But it would be possible for servicers to treat force-placing as a last-ditch form of investor protection conducted at the lowest cost possible. Instead, they have consistently chosen force-placed insurance deals that reward themselves at the expense of their clients — and have sometimes given insurers unfettered access to write policies on their portfolios. Banks have put little effort into justifying their force-placed practices because they were rarely asked about them.
"[T]he cost may be considerably more expensive than insurance you can obtain," says a September letter from SunTrust Banks Inc.'s mortgage unit to a borrower, which cites the baffling — but often repeated — line that high prices are necessary because the policy is underwritten "without inspection." (As a general matter, insurers do not routinely inspect residential properties in the course of underwriting, according to Thompson of the National Consumer Law Center, though a representative of one large insurer told American Banker that it always reserves the right to.) SunTrust declined to comment for this story.
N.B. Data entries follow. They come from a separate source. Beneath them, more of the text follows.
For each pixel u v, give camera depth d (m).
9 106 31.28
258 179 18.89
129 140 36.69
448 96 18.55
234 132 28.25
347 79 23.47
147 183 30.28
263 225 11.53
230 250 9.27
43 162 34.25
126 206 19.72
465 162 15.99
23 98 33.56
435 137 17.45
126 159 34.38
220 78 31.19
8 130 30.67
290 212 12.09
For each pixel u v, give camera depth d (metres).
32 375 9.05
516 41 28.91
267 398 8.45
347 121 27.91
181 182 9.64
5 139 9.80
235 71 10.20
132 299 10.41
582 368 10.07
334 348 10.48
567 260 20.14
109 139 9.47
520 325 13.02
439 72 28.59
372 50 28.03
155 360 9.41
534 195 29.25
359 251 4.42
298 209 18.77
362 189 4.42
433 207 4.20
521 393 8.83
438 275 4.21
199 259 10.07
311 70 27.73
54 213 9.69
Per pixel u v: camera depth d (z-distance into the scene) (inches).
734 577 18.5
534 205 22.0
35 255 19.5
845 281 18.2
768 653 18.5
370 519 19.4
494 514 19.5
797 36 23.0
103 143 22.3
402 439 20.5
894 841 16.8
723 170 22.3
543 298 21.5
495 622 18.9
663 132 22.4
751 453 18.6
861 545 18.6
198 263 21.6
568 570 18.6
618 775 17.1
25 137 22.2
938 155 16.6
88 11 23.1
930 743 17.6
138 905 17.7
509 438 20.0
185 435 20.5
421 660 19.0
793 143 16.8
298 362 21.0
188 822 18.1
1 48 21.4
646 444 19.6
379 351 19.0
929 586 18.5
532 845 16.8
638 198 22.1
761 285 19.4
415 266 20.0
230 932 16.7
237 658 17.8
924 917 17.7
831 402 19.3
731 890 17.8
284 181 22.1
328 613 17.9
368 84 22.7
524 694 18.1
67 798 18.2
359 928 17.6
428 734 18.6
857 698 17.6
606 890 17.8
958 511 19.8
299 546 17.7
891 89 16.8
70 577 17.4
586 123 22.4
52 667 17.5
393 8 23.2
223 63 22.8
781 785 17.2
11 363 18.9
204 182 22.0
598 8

Such practices have been in place for years, yet force-placed insurance has received very little attention outside of the servicing industry. Given the current volume of foreclosure activity and the unprecedented attention that ground-level servicing operations are now receiving, however, that could change.
The Dodd-Frank Act stipulates that charges for force-placed insurance must be "bona fide and reasonable," and correspondence with the National Association of Insurance Commissioners suggest that state regulators are aware of the potential for conflicts of interest in insurer selection. Asked whether pricing in the field is competitive, a representative of the NAIC responded that servicers have "no incentive to select a competitively priced product, but instead would be more concerned with selecting one they know best protects the bank's interests or one where they are provided with an incentive or inducement to enter into the transaction."
In response to a query by American Banker on possible interest in the force-placed insurance market, the Office of the U.S. Trustee, which oversees bankruptcy trustees and the administration of cases, referred without comment to an Indiana bankruptcy case in which it has asked Wells Fargo to produce documents "that support the belief that Debtors had failed to maintain insurance" and "premium notices; invoices; canceled checks; policies of insurance; insurance binders; and, requests for quotes or bids for insurance."
Wells is obligated to respond later this month.
Neither the U.S. Trustee's query of Wells nor the views of other regulators have filtered down to ground-level servicing practices, said consumer advocates like Thompson.
Golant, who hopes to begin deposing insurance industry officials in his force-placed cases within a few months, said he didn't believe the industry would willingly accept change.
"The banks' profits aren't connected to the performance of the loan," he said. "The people making policy, thinking the servicers are part of the solution to the foreclosure problem, need to understand that."